[Excerpts from a dataset]
◆ ◆ ◆ ◆

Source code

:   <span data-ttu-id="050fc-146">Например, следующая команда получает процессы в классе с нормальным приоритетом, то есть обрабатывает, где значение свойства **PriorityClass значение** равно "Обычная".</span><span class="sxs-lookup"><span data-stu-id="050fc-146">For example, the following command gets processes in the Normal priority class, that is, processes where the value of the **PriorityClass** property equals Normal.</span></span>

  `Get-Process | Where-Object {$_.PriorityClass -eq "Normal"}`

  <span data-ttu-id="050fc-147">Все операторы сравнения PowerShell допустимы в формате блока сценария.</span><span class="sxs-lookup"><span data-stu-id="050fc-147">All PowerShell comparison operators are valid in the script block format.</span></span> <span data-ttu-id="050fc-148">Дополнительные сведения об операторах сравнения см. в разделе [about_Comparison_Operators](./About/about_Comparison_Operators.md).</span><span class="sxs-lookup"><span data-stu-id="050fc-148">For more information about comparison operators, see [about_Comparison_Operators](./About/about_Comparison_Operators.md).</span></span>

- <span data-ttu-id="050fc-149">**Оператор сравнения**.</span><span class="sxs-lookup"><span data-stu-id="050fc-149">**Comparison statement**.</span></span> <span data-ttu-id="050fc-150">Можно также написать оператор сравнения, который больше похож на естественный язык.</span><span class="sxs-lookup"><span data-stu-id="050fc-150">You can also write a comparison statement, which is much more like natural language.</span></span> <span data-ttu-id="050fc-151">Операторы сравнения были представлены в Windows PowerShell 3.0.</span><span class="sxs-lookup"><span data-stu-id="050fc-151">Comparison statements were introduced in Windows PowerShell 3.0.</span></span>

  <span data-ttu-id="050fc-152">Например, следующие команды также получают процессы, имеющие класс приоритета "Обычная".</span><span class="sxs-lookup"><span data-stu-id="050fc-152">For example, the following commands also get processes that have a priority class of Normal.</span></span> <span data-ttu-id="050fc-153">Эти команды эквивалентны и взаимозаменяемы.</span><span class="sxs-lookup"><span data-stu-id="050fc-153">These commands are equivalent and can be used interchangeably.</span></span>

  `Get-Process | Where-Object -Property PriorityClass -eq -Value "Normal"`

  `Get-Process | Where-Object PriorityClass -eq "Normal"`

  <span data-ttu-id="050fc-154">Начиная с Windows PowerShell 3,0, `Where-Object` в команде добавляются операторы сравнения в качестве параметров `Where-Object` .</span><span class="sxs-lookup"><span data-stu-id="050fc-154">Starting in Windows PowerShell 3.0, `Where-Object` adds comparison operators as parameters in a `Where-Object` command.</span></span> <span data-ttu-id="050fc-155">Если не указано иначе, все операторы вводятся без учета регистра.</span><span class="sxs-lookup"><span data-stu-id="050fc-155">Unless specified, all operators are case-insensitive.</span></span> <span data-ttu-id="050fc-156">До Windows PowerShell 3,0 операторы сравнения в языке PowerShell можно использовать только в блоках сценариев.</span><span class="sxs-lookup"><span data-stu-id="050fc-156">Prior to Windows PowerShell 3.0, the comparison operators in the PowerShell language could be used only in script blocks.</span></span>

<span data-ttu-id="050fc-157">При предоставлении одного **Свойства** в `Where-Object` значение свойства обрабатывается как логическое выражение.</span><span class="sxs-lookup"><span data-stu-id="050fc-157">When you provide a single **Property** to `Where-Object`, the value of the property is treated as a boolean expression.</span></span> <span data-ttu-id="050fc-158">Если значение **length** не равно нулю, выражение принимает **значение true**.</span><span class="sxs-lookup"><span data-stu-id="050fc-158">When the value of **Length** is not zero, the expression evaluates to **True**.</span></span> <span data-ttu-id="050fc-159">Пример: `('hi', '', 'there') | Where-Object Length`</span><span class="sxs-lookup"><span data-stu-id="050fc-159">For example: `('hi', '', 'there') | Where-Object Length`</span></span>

◆ ◆ ◆ ◆

**What is being asked:**
Copy out the lines of the items word for word, starting with the line that contains "Where-Object -Property PriorityClass" and ending after the line that contains "Where-Object PriorityClass -eq".

**Exercise answer:**
  `Get-Process | Where-Object -Property PriorityClass -eq -Value "Normal"`

  `Get-Process | Where-Object PriorityClass -eq "Normal"`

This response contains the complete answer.